Countess Báthory found out that as her middle age crisis approached, the blood of busty young girls wasn’t good enough, so she sought after purer, blue-blooded victims, young ladies, little girls, whatever, who were of noble birth. She fingered herself a lot as she bathed in this richer blood. Oooohhh! Oooo! Aaaahhhh! Mmmmm! Bleed faster! Oohhh, I’m gonna cum! Oooohhh! Aaaahhhhhhh.... More! More! Shit, this one just died on me. Hmm, maybe I’ll fuck her dead carcass.

She devised a brilliant plan to lure rich (not to mention hot!) big-titted girls of noble birth to her castle. She started a private school at her pad and took on 25 females pupils to train them in the ways of being a countess. Once her students arrived, she ate them and drank their blood.

Getting rid of all the bodies was kinda hard, especially when Lizzie wanted her sadistic orgies more often. So, her helpers said "fuck it," and they just started dumping the bodies wherever. Villagers living in the vicinity kept stumbling on all these little girls and big-breasted ladies lying in the middle of their fields, drained of all their blood. So of course, in true Middle Age fashion, they blamed it on a vampire.
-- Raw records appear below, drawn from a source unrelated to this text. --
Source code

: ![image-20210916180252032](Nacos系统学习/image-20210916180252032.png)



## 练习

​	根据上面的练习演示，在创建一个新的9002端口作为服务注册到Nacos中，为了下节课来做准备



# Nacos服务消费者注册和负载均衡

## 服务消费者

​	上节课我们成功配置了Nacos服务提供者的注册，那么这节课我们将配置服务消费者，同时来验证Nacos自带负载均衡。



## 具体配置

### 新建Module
Soon enough, her helpers were getting real sloppy with their work, and the bodies of four victims were found dumped below the Csejthe Castle ramparts. Hey - when your family owns Hungary, you can probably get away with throwing dead bodies out your window. So all the villagers grabbed their torches, rakes, and pitchforks and went on a vampire hunt for Countess Báthory. Senator Ted Kennedy killed Mary Kay Kirpatrick, stuffed her in his car, and ran the car off a bridge into a river. He's still a senator.

Around Christmas of 1610, Lizzie was formally questioned by her cousin, the lord palatine of Hungary, Count György Thurzo, who didn’t feel like adding another bloody stain to the bloody family tree. Lizzie’s helpers were arrested and they confessed. Police also found a list written by Lizzie of the girls and young women who had been killed. How many, you ask?

650. If you do the math, you’ll see that Lizzie bathed in, drank, and had orgasms in the blood of 9 girls every month for 6 years.

After the five-day trial, in which Lizzie Báthory’s name was only mentioned once, her helpers were sentenced to be publicly tortured and put to death. First they had their fingers ripped out, then they were burned alive at the stake, Mongolian barbecue style.

The moral of the story: it pays to have cousins in high places. And dear old Erzébet spent the rest of her days locked away and walled up in her own bedroom in Csejthe Castle, with only a food hatch connecting her to the outside world. She died on August 21, 1614. Our Big-Breasted Girl, which art locked in a bloody cage, Hallowed be thy name. Thy kingdom makes us come. Thy will be tortured in earth, as it is in my dungeon. Give us this day our daily bloodbath. And forgive us our sexual drives, as we forgive you for not bleeding faster. And lead us not into the Law, but deliver us from boredom: For thine is the kingdom, and the screaming, and the orgies, for ever. Amen.